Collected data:

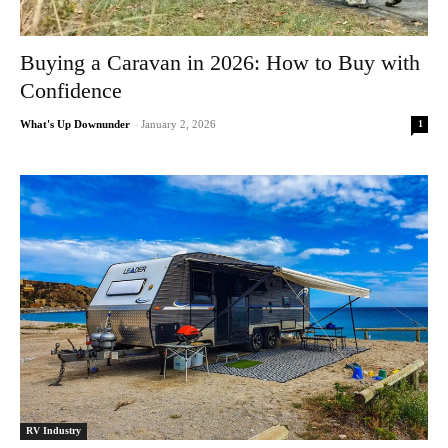
Buying a Caravan in 2026: How to Buy with
Confidence
1
What's Up Downunder
-
January 2, 2026
RV Industry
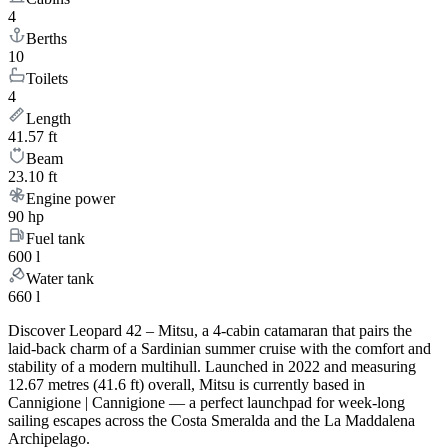
4
Berths
10
Toilets
4
Length
41.57 ft
Beam
23.10 ft
Engine power
90 hp
Fuel tank
600 l
Water tank
660 l
Discover Leopard 42 – Mitsu, a 4-cabin catamaran that pairs the
laid-back charm of a Sardinian summer cruise with the comfort and
stability of a modern multihull. Launched in 2022 and measuring
12.67 metres (41.6 ft) overall, Mitsu is currently based in
Cannigione | Cannigione — a perfect launchpad for week-long
sailing escapes across the Costa Smeralda and the La Maddalena
Archipelago.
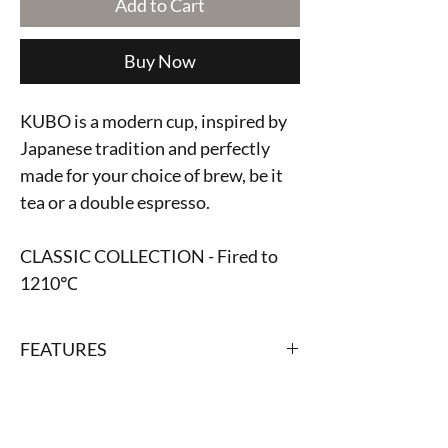
Add to Cart
Buy Now
KUBO is a modern cup, inspired by
Japanese tradition and perfectly
made for your choice of brew, be it
tea or a double espresso.
CLASSIC COLLECTION - Fired to
1210℃
FEATURES
Capcity: 170 ml
HANDCRAFTED BY ODAKA
Diameter: 7 cm
Height: 6.7 cm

EXERCISE => Could you restate every record above word for word, leaving the pictures out?

OUTPUT OF THE EXERCISE =>
Buying a Caravan in 2026: How to Buy with
Confidence
1
What's Up Downunder
-
January 2, 2026
RV Industry
4
Berths
10
Toilets
4
Length
41.57 ft
Beam
23.10 ft
Engine power
90 hp
Fuel tank
600 l
Water tank
660 l
Discover Leopard 42 – Mitsu, a 4-cabin catamaran that pairs the
laid-back charm of a Sardinian summer cruise with the comfort and
stability of a modern multihull. Launched in 2022 and measuring
12.67 metres (41.6 ft) overall, Mitsu is currently based in
Cannigione | Cannigione — a perfect launchpad for week-long
sailing escapes across the Costa Smeralda and the La Maddalena
Archipelago.
Add to Cart
Buy Now
KUBO is a modern cup, inspired by
Japanese tradition and perfectly
made for your choice of brew, be it
tea or a double espresso.
CLASSIC COLLECTION - Fired to
1210℃
FEATURES
Capcity: 170 ml
HANDCRAFTED BY ODAKA
Diameter: 7 cm
Height: 6.7 cm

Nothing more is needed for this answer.